HIS purpose in HIS strength

13 03 2008

// becoming… weaker = getting stronger \\

a good friend sent me this excerpt from the Jesus Calling devotional today, and it was right on time for me.

walk by faith, not by sight.
as you take steps of faith, depending on Me, i will show you how much i can do for you.
if you live your life too safely, you will never know the thrill of seeing Me work through you.
when i gave you my Spirit, i empowered you to live beyond your natural ability and strength.
that’s why it is so wrong to measure your energy level against the challenges ahead of you.
the issue is not your strength but Mine, which is limitless.
by walking close to Me, you can accomplish My purposes in My strength.

reading that really encouraged me, but also convicted me at the same time. how often do i find myself in situations where i have exhausted myself, expending all my mental and physical energy, only to finally ask for God’s guidance or wisdom? how often is the counsel of God my plan b? or c or d?

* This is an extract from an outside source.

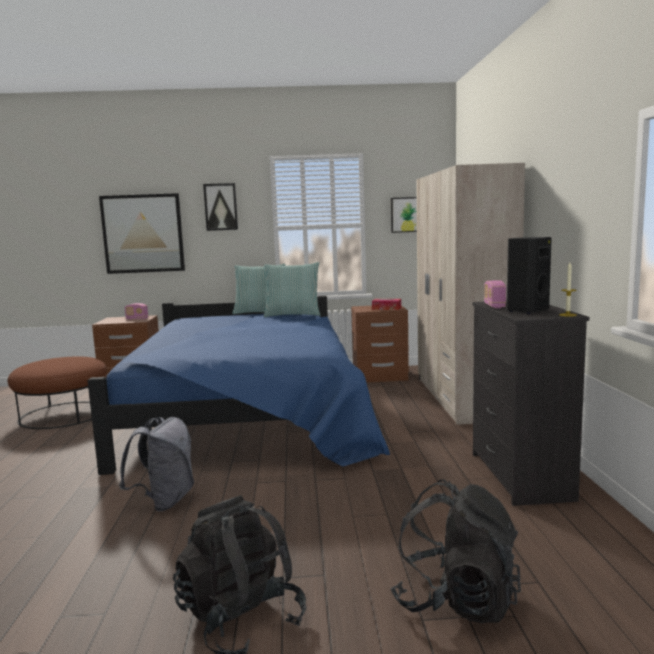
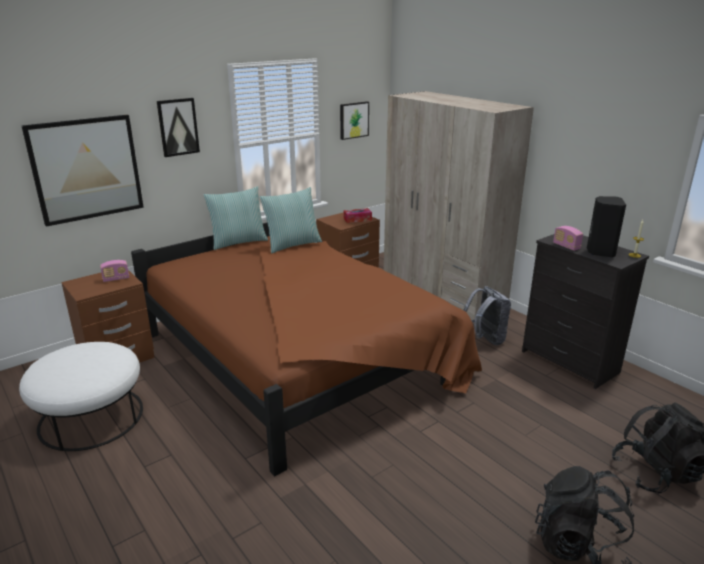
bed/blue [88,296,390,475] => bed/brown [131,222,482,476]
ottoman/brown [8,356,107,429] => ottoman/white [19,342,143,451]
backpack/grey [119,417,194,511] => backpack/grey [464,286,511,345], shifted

also, i am learning more and more how challenges teach us who we really are and show us what we have in us… the good and the not so good. there is nothing that is produced by your expereinces that wasn’t already in you. i was talking to someone about this tonight, saying how that the challenges and obstacles we face don’t put anything new in us… but rather they bring to the surface what was already there. hopefully what is brought to the surface is a good and Godly character trait. but sometimes it is not.

my strength has a limit. His does not.
my wisdom has a limit. His does not.

so why do i have to hit a wall while spinning the wheels of my own devices before i pull on the limitless and abounding strength of God? i’ve heard this saying before, something to the effect of “where i end, He begins,” or “his strength picks up where mine left off”. the church i grew up in sang this song “when you’ve tried everything, and everything has failed, try Jesus…” but why do we have to get to the end of our own rope before we grab on to His? why can’t we rest in the confidence of the absolute sovereignty of God from the beginning?

Father, please forgive me for foolishly allowing myself to believe that i was actually supposed to carry out Your infintie call with my finite abilities and resources. thank you for being faithful to remind me that while You did call me to accomplish Your purpose, You never asked me to do it in my own strength.

my grace is enough; it’s all you need.
my strength comes into its own in your weakness.
once i heard that, i was glad to let it happen. i quit focusing on the handicap and began appreciating the gift. it was a case of Christ’s strength moving in on my weakness. now I take limitations in stride, and with good cheer, these limitations that cut me down to size—abuse, accidents, opposition, bad breaks. i just let Christ take over! and so the weaker I get, the stronger I become.